GTP3’s natural language generation capabilities produce relevant, intelligible, and well-formed summaries and responses. In the context of a consumer assistant, it can understand customer requests and dynamically respond by referring to a knowledge bank of company resources and previous customer encounters. This assistant can then respond with the appropriate information, troubleshoot technical issues, surface links, or even ask for additional context like photos and videos of a faulty product.
The fact that this assistant can relay the general sentiment of the conversation, suggested remedies, similar case studies, and more when finally giving the reins to a human representative makes it invaluable for online customer service departments.
Power Platform
Moving on to Power Platform, Satya describes it as “the bridge between professional developers and citizen developers.” It’s a rapid application development platform that gives anyone the tools to create an application, build a virtual agent, automate a workflow, or analyze data.
One of the stand-out citizen dev use cases Satya highlighted involved a school principal who use Power Platform to create an app that helped manage teacher schedules so they adhered to safety guidelines during quarantine. Rather than use a constantly updating Word doc., Power Automate helped, well, automate the schedule approval process so no one fell through the cracks. It was a great showcase for how anyone can use the platform to create simple apps of consequence.
Microsoft 365
Finally, Satya spent the most time homing in on why Microsoft 365 is the world’s productivity cloud. In a time when working remotely has become the norm across all industries, it’s been instrumental in helping people connect and collaborate no matter their surroundings.
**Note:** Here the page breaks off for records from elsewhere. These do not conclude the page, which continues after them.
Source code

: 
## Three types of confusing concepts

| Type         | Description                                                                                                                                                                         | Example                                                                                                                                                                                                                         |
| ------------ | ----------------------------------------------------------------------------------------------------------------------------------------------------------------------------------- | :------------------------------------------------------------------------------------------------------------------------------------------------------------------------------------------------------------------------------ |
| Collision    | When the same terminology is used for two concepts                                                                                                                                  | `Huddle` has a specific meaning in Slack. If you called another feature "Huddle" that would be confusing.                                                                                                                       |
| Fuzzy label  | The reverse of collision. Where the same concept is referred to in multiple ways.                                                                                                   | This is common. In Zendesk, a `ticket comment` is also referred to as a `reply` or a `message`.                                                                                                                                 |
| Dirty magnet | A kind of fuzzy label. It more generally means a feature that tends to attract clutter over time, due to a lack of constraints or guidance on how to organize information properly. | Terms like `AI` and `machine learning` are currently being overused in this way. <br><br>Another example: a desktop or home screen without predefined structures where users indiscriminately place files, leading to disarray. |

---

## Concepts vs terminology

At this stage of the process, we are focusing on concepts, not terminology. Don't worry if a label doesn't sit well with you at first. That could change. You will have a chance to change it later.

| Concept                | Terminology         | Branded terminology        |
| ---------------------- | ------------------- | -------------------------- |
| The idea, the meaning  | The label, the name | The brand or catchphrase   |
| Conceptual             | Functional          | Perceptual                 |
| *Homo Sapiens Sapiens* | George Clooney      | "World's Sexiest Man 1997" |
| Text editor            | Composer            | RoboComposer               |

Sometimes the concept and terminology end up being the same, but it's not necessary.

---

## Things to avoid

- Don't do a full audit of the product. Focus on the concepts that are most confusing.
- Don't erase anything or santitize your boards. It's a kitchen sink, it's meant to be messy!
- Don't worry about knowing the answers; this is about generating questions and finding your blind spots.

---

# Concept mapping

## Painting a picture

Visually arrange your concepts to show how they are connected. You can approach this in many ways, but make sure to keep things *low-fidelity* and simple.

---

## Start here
The future of work and productivity is rapidly changing, and the core factors of this change are:
Collaboration
This is where Microsoft Teams shines. Teams focuses on the entire workflow before, during, and after meetings. It covers all the bases, from calls, chat, meetings, content collaboration, and enhanced business process workflows. Teams also helps connect you with customers via video meetings and webinars.
Learning
Later this year Microsoft is premiering a new learning application inside of Microsoft Teams that’ll allow organizations to integrate learning materials (i.e. tutorial videos from LinkedIn Learning) right into a central hub in Teams. The app will let managers assign and track learning progress and make it easy for employees to discover, share, and engage with learning content.
Well-being
Emphasizing how stressful these days of quarantine and work from home orders are, Satya pulled statistics claiming that a third of remote workers say the lack of separation between work and life is negatively impacting their wellbeing. Furthermore, 30% say the pandemic has increased burnout, and video meeting fatigue has become more and more of an issue. So, Microsoft is bringing new well-being features and insights into Microsoft Teams.
Newly announced features like Virtual Commutes will provide structure for the remote workday while helping you feel accomplished once it’s time to sign out, and integrations with apps like the wildly popular Headspace can help employees make the most of their breaks and take the much-needed time to relax.